Give the data below again exactly, and drop each picture from it.

### Data provided
□ □ □ □ □
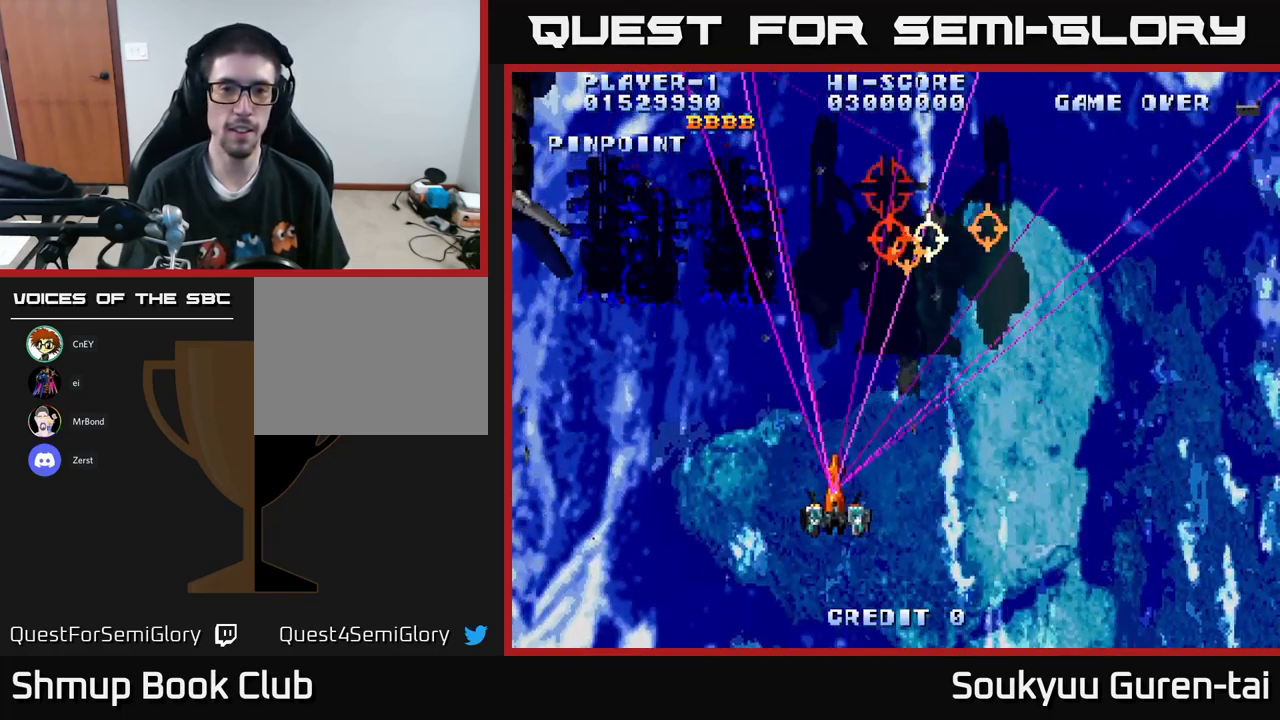
{"buttons": ["A", "DPAD_LEFT"], "left_stick": "center", "right_stick": "center", "events": []}
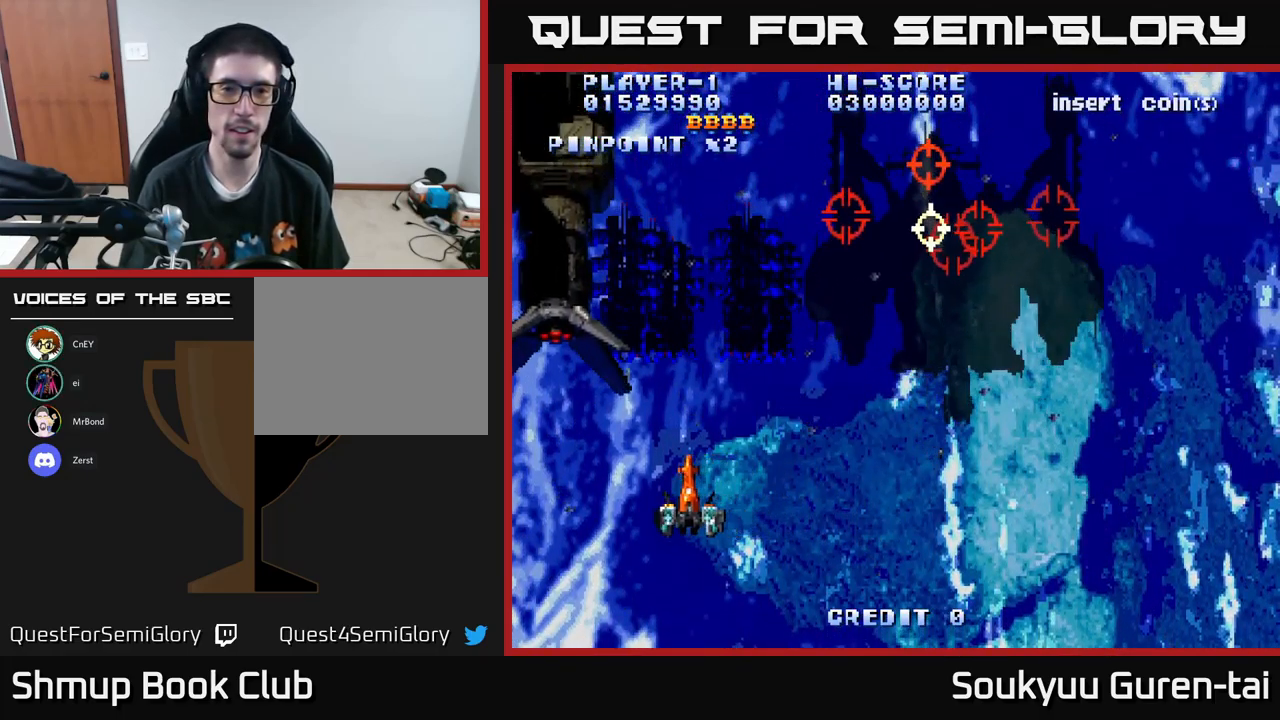
{"buttons": ["A", "DPAD_DOWN", "DPAD_RIGHT"], "left_stick": "center", "right_stick": "center", "events": [[17, "A", "up"], [50, "A", "down"], [50, "DPAD_DOWN", "down"], [50, "DPAD_LEFT", "up"], [50, "DPAD_RIGHT", "down"], [67, "DPAD_DOWN", "up"], [317, "DPAD_DOWN", "down"]]}
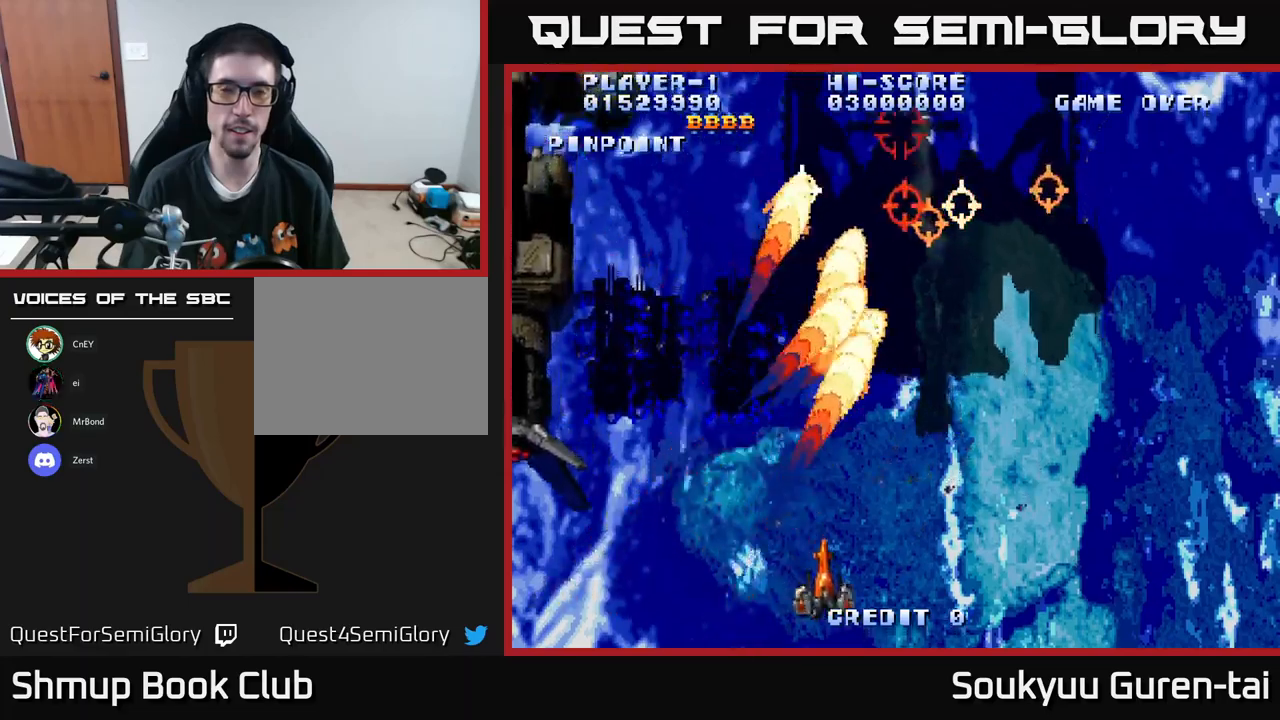
{"buttons": ["A", "DPAD_RIGHT"], "left_stick": "center", "right_stick": "center", "events": [[117, "DPAD_DOWN", "up"], [134, "DPAD_RIGHT", "up"], [200, "DPAD_UP", "down"], [217, "DPAD_LEFT", "down"], [334, "DPAD_LEFT", "up"], [417, "DPAD_UP", "up"], [467, "DPAD_RIGHT", "down"]]}
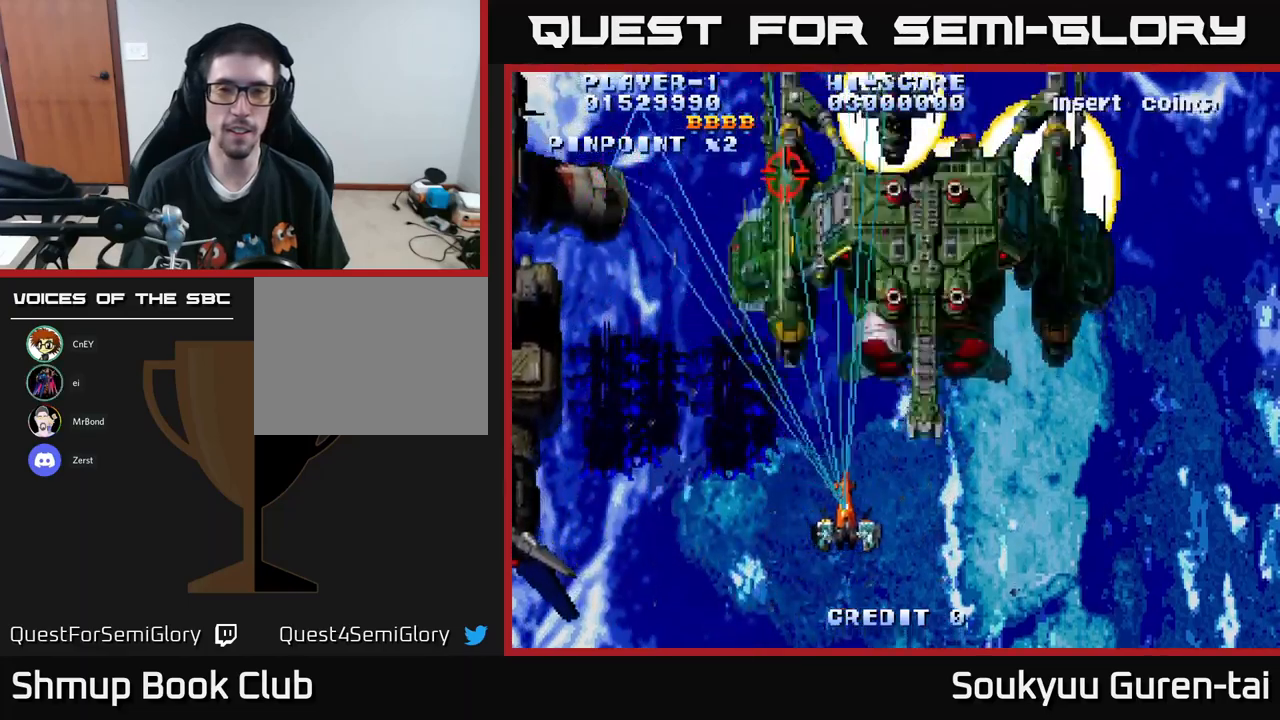
{"buttons": ["A", "DPAD_DOWN"], "left_stick": "center", "right_stick": "center", "events": [[400, "A", "up"], [467, "A", "down"], [467, "DPAD_DOWN", "down"], [484, "DPAD_RIGHT", "up"]]}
□ □ □ □ □
### Answer to the exercise
{"buttons": ["A", "DPAD_LEFT"], "left_stick": "center", "right_stick": "center", "events": []}
{"buttons": ["A", "DPAD_DOWN", "DPAD_RIGHT"], "left_stick": "center", "right_stick": "center", "events": [[17, "A", "up"], [50, "A", "down"], [50, "DPAD_DOWN", "down"], [50, "DPAD_LEFT", "up"], [50, "DPAD_RIGHT", "down"], [67, "DPAD_DOWN", "up"], [317, "DPAD_DOWN", "down"]]}
{"buttons": ["A", "DPAD_RIGHT"], "left_stick": "center", "right_stick": "center", "events": [[117, "DPAD_DOWN", "up"], [134, "DPAD_RIGHT", "up"], [200, "DPAD_UP", "down"], [217, "DPAD_LEFT", "down"], [334, "DPAD_LEFT", "up"], [417, "DPAD_UP", "up"], [467, "DPAD_RIGHT", "down"]]}
{"buttons": ["A", "DPAD_DOWN"], "left_stick": "center", "right_stick": "center", "events": [[400, "A", "up"], [467, "A", "down"], [467, "DPAD_DOWN", "down"], [484, "DPAD_RIGHT", "up"]]}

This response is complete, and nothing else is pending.